Тропки
— Всё никак не дойду я до церквушки заброшенной… Что говоришь? Какая-такая церквушка? А-а, да та, что в лесу у нас… Вот, иду, значит, как-то, дорогу точно знаю, ага, а дойти никак не могу — тропки путаются…
Хозяйство у Пенько, прямо скажем, в плачевном состоянии. Дом скособочился, осел; забор где свалился, где вовсе отсутствует.

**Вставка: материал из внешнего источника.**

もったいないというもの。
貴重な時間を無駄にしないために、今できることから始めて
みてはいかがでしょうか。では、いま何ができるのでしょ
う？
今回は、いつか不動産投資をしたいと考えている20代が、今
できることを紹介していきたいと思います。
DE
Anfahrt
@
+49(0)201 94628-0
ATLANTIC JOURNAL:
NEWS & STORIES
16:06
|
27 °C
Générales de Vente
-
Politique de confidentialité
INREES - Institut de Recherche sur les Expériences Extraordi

Вместо штор в окнах всякое тряпьё: белая рубашка в цветочек, заношенные рваные джинсы, грязная скатерть… Двор весь борщевиком и репейником зарос. Пенькова красная “семёрка”, облупленная, с дырявым днищем, навеки заточена в гараж, который, подражая дому, завалился на бок.
Сам Пенько тоже плох. Весь какой-то невзрачный стал, будто гном. Всегда в красной кепке и нос у него такой же, как эта самая кепка. Всё время сгорбленный, снулый, глядит себе под ноги.

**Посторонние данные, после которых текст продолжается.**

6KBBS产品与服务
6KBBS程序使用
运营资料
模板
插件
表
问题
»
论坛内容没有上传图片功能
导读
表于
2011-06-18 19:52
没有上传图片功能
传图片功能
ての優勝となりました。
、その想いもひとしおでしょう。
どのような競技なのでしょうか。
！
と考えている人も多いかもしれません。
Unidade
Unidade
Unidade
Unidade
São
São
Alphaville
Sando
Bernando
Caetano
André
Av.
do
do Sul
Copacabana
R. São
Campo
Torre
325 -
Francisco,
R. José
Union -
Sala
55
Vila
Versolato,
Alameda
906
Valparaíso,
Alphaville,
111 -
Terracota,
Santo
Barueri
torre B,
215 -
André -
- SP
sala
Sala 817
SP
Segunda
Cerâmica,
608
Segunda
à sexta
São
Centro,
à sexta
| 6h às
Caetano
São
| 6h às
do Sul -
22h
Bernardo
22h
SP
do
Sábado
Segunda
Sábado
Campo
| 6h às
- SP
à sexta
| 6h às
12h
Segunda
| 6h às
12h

Стояли мы с Пеньком у него во дворе, разговаривали. Он вдруг прищурился и так щёлкнул по шее, что раздался звук выскочившей из горлышка пробки.

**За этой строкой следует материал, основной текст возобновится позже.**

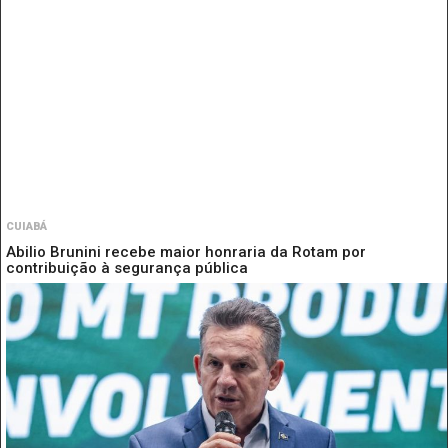
CUIABÁ
Abilio Brunini recebe maior honraria da Rotam por
contribuição à segurança pública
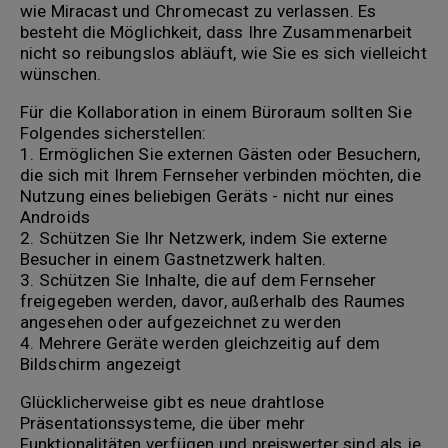
wie Miracast und Chromecast zu verlassen. Es
besteht die Möglichkeit, dass Ihre Zusammenarbeit
nicht so reibungslos abläuft, wie Sie es sich vielleicht
wünschen.
Für die Kollaboration in einem Büroraum sollten Sie
Folgendes sicherstellen:
1. Ermöglichen Sie externen Gästen oder Besuchern,
die sich mit Ihrem Fernseher verbinden möchten, die
Nutzung eines beliebigen Geräts - nicht nur eines
Androids
2. Schützen Sie Ihr Netzwerk, indem Sie externe
Besucher in einem Gastnetzwerk halten.
3. Schützen Sie Inhalte, die auf dem Fernseher
freigegeben werden, davor, außerhalb des Raumes
angesehen oder aufgezeichnet zu werden
4. Mehrere Geräte werden gleichzeitig auf dem
Bildschirm angezeigt
Glücklicherweise gibt es neue drahtlose
Präsentationssysteme, die über mehr
Funktionalitäten verfügen und preiswerter sind als je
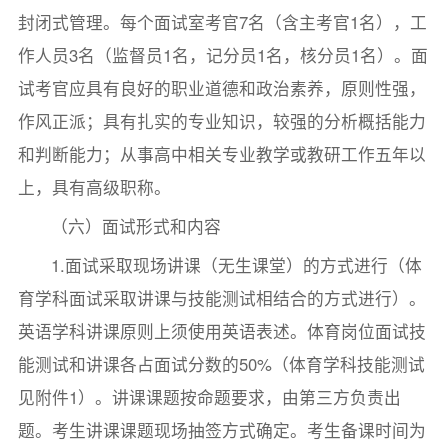
封闭式管理。每个面试室考官7名（含主考官1名），工
作人员3名（监督员1名，记分员1名，核分员1名）。面
试考官应具有良好的职业道德和政治素养，原则性强，
作风正派；具有扎实的专业知识，较强的分析概括能力
和判断能力；从事高中相关专业教学或教研工作五年以
上，具有高级职称。
（六）面试形式和内容
1.面试采取现场讲课（无生课堂）的方式进行（体
育学科面试采取讲课与技能测试相结合的方式进行）。
英语学科讲课原则上须使用英语表述。体育岗位面试技
能测试和讲课各占面试分数的50%（体育学科技能测试
见附件1）。讲课课题按命题要求，由第三方负责出
题。考生讲课课题现场抽签方式确定。考生备课时间为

— Да не за этим я приезжал, — я становился похож на человека с советского плаката «Нет!», — а за рыбой… Клёв есть?
Дядя Вася в ответ сопел, беззвучно шевелил толстыми, как у сома, губами, потом как-то виновато улыбался и говорил:
— Да кроме твоей рыбы у нас тут столько всякого…
И снова про свою церквушку рассказывает.
Порой казалось, что Пеньку в жизни больше ничего и не надо, кроме этой церквушки и, разумеется, самогонки.
Часам к семи я ушёл на рыбалку. Пробрался к старому мостику сквозь плотные заросли тростника, постелил на траве покрывальце, разложил вещи. Места здесь глухие, далёкие от человека. Кругом на многие километры один лишь только лес. Выйдешь так утром, рано-рано, когда ещё не рассвело, и страшно становится: лес как будто сужает окружение, подходит ближе…
Я кормил комаров до половины девятого. Так ничего и не поймал. Все мои черви были поглощены озером, равно как и рыбная приманка. Зато мне довелось повидать утку с утятами и одинокую цаплю.
Когда я собрал вещи и уже вошёл в тростник, из леса, с того берега, кто-то завыл: то ли волк, то ли медведь. Позже, когда я возился у Пенька с гитарой, то спросил, мол, какой зверь в здешних местах так голосит. Пенько отвечал:
— Дык то ж Леший так верещит… Отпугивает, значит…
Он уже был поддатый, поэтому я в ответ только усмехнулся.
Поначалу были только мы с дядей Васей, а потом ещё двое появились — сосед Васькин, некто Пейкин, и угрюмый шофер Володя. Пейкин с Васей одним миром мазаны, а мы с Володей непьющие. Володя потому что за рулём, я по здоровью. Разошлись на такой ноте: Пенько, лёжа на гамаке и невнятно жестикулируя пухлыми ручками, пообещал мне, что завтра обязательно покажет заброшенную церковь.
Была суббота. Рано утром пролил дождь. Однако же тогда, когда я встал — а встал я непростительно поздно, — уже стояла жара. О дожде напоминала туманная пелена над озером. Отдельные комки тумана путались в ветвях деревьев.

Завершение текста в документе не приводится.